Zu einer Ausschnittmontage von diesem und anderen Defa-Klassikern erklärt die kurz vor dem Schulabschluss stehende Paula das Grundkonzept dieser Gesellschaftsform (vermutlich wurde sie nach „Paul und Paula“ benannt, Angela Merkels Lieblingsfilm). Es ist eine Einheit von Kino und Leben, die wir uns nicht wirklich wünschen wollen. Jeder Mensch ist hier Teil eines Lebensfilms, doch Aufstiegsmöglichkeiten gibt es keine.
Nur die „Hauptfiguren“ leben ein angenehmes Leben und sind sogar in der Lage, bei emotionalen Auftritten das unsichtbare Babelsberger Filmorchester zum Klingen zu bringen. Nebenfiguren leben immerhin in ordentlichen Wohnungen, doch ein „Outtake“ möchte man lieber nicht sein.
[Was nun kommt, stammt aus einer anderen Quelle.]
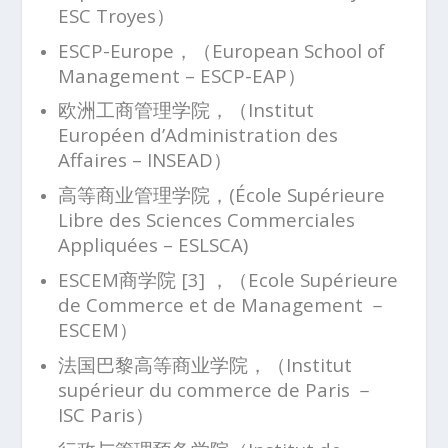
ESC Troyes）
ESCP-Europe，（European School of
Management – ESCP-EAP）
欧洲工商管理学院，（Institut
Européen d’Administration des
Affaires – INSEAD）
高等商业管理学院，(École Supérieure
Libre des Sciences Commerciales
Appliquées – ESLSCA)
ESCEM商学院 [3] ，（Ecole Supérieure
de Commerce et de Management －
ESCEM）
法国巴黎高等商业学院，（Institut
supérieur du commerce de Paris －
ISC Paris）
Auf der Suche nach ihrem verschollenen Vater besucht Paula einen streng abgeschotteten Unterschichts-Slum. Hier vegetieren die „Ordinaries“ des Filmvorspanns, zu denen allerdings auch so wichtige Spezialisten wie Geräuschemacher zählen. Prächtige Filmmusik bekommen die Filmmenschen hier nicht zu hören – es sei denn, sie erhalten Besuch von einer Hauptfigur.
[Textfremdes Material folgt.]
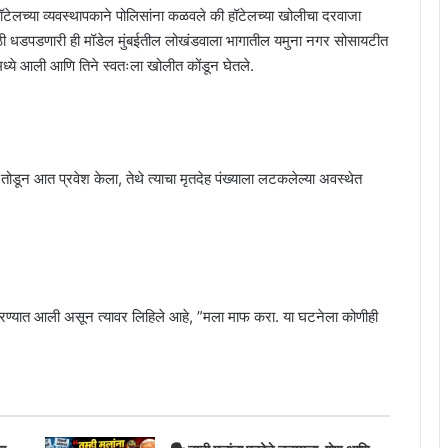
“हॉटेलच्या व्यवस्थापकाने पोलिसांना कळवले की हॉटेलच्या खोलीचा दरवाजा
ाठी धडपडणारी ही मॉडेल मुंबईतील लोखंडवाला भागातील यमुना नगर सोसायटीत
लमध्ये आली आणि तिने स्वतःला खोलीत कोंडून घेतले.
ोडून आत प्रवेश केला, तेथे त्याचा मृतदेह पंख्याला लटकलेल्या अवस्थेत
ण्यात आली असून त्यावर लिहिले आहे, ”मला माफ करा. या घटनेला कोणीही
Die Stimmung unter den Klassen ist aufgeheizt. Wir warten auf eine Revolution der von jeder Teilhabe Ausgesperrten, den „Herausgeschriebenen“. Leider geht es hier nicht nur zu wie in Fritz Langs und Thea von Harbous Stummfilm-Epos „Metropolis“; auch auf eine Veränderung der Klassenverhältnisse darf man erst hoffen, wenn sich jemand aus der Oberschicht erbarmt, der auf der Sonnenseite stehen könnte. Jemand wie Paula, die eigentlich bald ihren Abschluss als Hauptfigur in der Tasche hat.
Diese verspätete Antwort auf „Roger Rabbit“, „Die Truman Show“ und „Pleasentville“ ist vielleicht der seltsamste deutsche Film seit langem. Wie selten kommt es vor, dass Filmstudierende die Möglichkeit bekommen, ihren Abschlussfilm nicht mit bescheidenen Mitteln über lebensnahe Themen zu realisieren. An nichts wurde gespart: Es könnte ein faszinierender Nachtrag zur großen Zeit des deutschen Fantasy-Films sein, als das Weimarer Kino weltweit Maßstäbe setzte. Doch trotz der imposanten Ausstattung (Josefine Lindner, Max-Josef Schönborn), Valentin Selmkes eleganten Breitwand-Kompositionen und Fabian Zeidlers sinfonischer Filmmusik fehlt eine Kleinigkeit: die Cinephilie.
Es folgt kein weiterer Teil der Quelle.